Related Midwest’s rehabilitation and preservation of Poplar Place, an affordable housing community in Springfield, Illinois, isn’t just bringing updated apartments to residents. The project has also provided the Springfield Fire Department with a rare opportunity to practice life-saving skills and experiment with the latest firefighting technology.
As part of the Poplar’s Place redevelopment, Related Midwest is de-densifying the community—demolishing several structures to create a Great Lawn with 2.5 acres of park land, a community center and a playground while modernizing 100 affordable apartments. But Related didn’t want to merely tear down buildings; The building presented an opportunity for the local fire department to have access to the structures before they were demolished to run a series of fire drills.
According to Fire Chief Jerry Pettit, the partnership offered an incredible chance for 220 members of his squad to practice skills on real-world buildings. It’s extremely uncommon for the fire department to have access to an existing building—much less multiple structures—where they can truly simulate real-world conditions. Normally, the department has to run drills within its training center, which limits the amount of time individuals have to train, as well as the situations that can be simulated.

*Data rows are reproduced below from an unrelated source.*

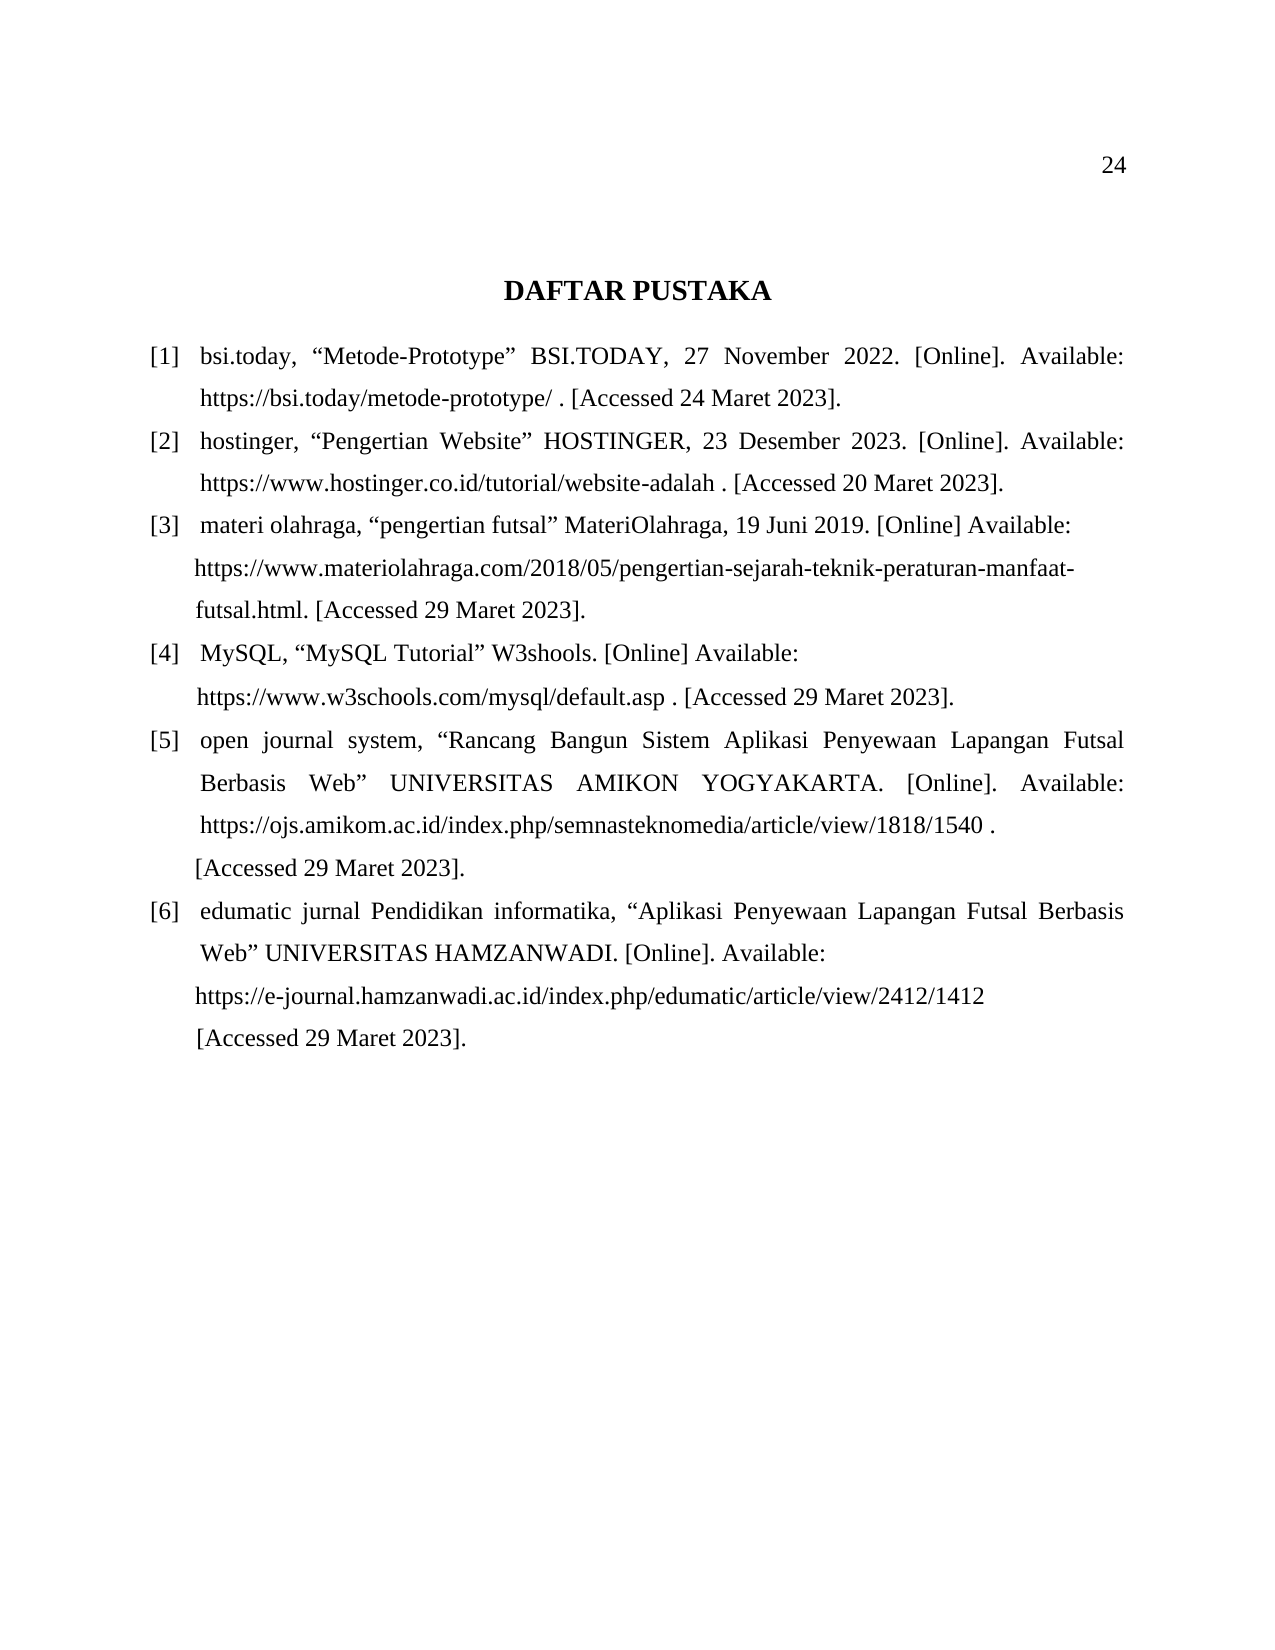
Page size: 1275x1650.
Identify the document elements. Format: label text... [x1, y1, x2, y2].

text https://www.w3schools.com/mysql/default.asp . [Accessed 29 Maret 2023]. [197, 682, 1125, 710]
list open journal system, “Rancang Bangun Sistem Aplikasi Penyewaan Lapangan Futsal Berbasis Web” UNIVERSITAS AMIKON YOGYAKARTA. [Online]. Available: https://ojs.amikom.ac.id/index.php/semnasteknomedia/article/view/1818/1540 . [150, 726, 1125, 839]
text https://e-journal.hamzanwadi.ac.id/index.php/edumatic/article/view/2412/1412 [Accessed 29 Maret 2023]. [195, 981, 1086, 1052]
list materi olahraga, “pengertian futsal” MateriOlahraga, 19 Juni 2019. [Online] Available: [150, 511, 1125, 539]
text [Accessed 29 Maret 2023]. [194, 853, 1125, 881]
subtitle DAFTAR PUSTAKA [149, 273, 1126, 306]
list bsi.today, “Metode-Prototype” BSI.TODAY, 27 November 2022. [Online]. Available: https://bsi.today/metode-prototype/ . [Accessed 24 Maret 2023]. [150, 341, 1125, 412]
text 24 [136, 150, 1126, 179]
list hostinger, “Pengertian Website” HOSTINGER, 23 Desember 2023. [Online]. Available: https://www.hostinger.co.id/tutorial/website-adalah . [Accessed 20 Maret 2023]. [150, 426, 1125, 497]
text https://www.materiolahraga.com/2018/05/pengertian-sejarah-teknik-peraturan-manfaat- futsal.html. [Accessed 29 Maret 2023]. [194, 553, 1125, 624]
list MySQL, “MySQL Tutorial” W3shools. [Online] Available: [150, 638, 1125, 667]
list edumatic jurnal Pendidikan informatika, “Aplikasi Penyewaan Lapangan Futsal Berbasis Web” UNIVERSITAS HAMZANWADI. [Online]. Available: [150, 896, 1125, 967]
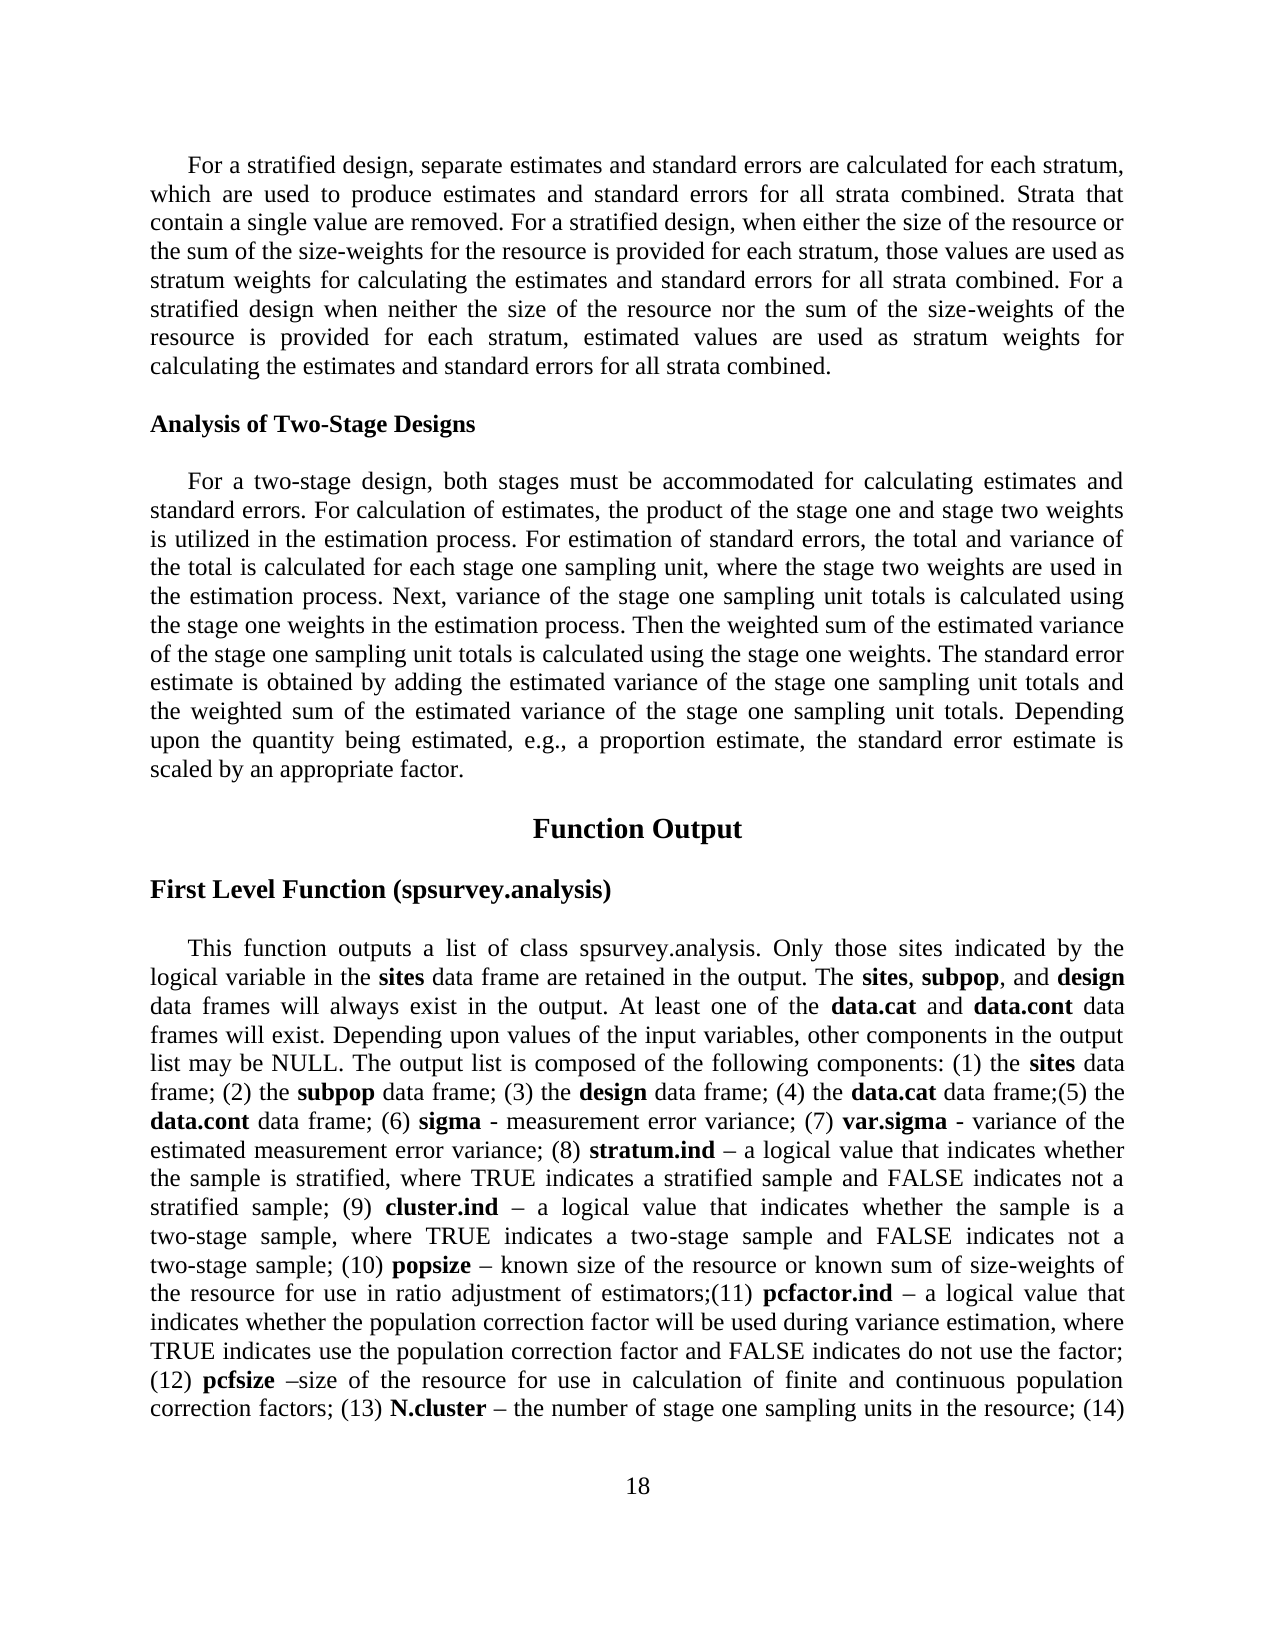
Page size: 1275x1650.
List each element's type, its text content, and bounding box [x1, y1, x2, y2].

text First Level Function (spsurvey.analysis) [150, 873, 1125, 905]
text Function Output [150, 811, 1125, 845]
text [150, 933, 1125, 1422]
text For a stratified design, separate estimates and standard errors are calculated for each stratum, which are used to produce estimates and standard errors for all strata combined. Strata that contain a single value are removed. For a stratified design, when either the size of the resource or the sum of the size-weights for the resource is provided for each stratum, those values are used as stratum weights for calculating the estimates and standard errors for all strata combined. For a stratified design when neither the size of the resource nor the sum of the size-weights of the resource is provided for each stratum, estimated values are used as stratum weights for calculating the estimates and standard errors for all strata combined. [150, 150, 1125, 380]
text Analysis of Two-Stage Designs [150, 409, 1125, 437]
text For a two-stage design, both stages must be accommodated for calculating estimates and standard errors. For calculation of estimates, the product of the stage one and stage two weights is utilized in the estimation process. For estimation of standard errors, the total and variance of the total is calculated for each stage one sampling unit, where the stage two weights are used in the estimation process. Next, variance of the stage one sampling unit totals is calculated using the stage one weights in the estimation process. Then the weighted sum of the estimated variance of the stage one sampling unit totals is calculated using the stage one weights. The standard error estimate is obtained by adding the estimated variance of the stage one sampling unit totals and the weighted sum of the estimated variance of the stage one sampling unit totals. Depending upon the quantity being estimated, e.g., a proportion estimate, the standard error estimate is scaled by an appropriate factor. [150, 466, 1125, 782]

“The Related team was absolutely fantastic,” Chief Pettit says. “They welcomed us and took an interest in what we were doing. They saw the advantage of having a department be able to train on real-world scenarios;”
Because of the rare access to multiple structures, Jerry and his team created several scenarios, including flooding buildings with smoke to mimic the low visibility of fire emergencies and positioning mannequins so firefighters could practice rescuing humans from burning structures. They empowered newer firefighters to be in charge of running their units during the training—giving them practice in leadership positions.
Additionally, the department tried out firefighting techniques like vertical ventilation, which involves cutting through a roof to quickly find and extinguish the seed of the fire.
“It was a great opportunity to train on some of the unknowns,” Chief Pettit. “Now firefighters will show up to an emergency situation and remember what they learned at Poplar Place.”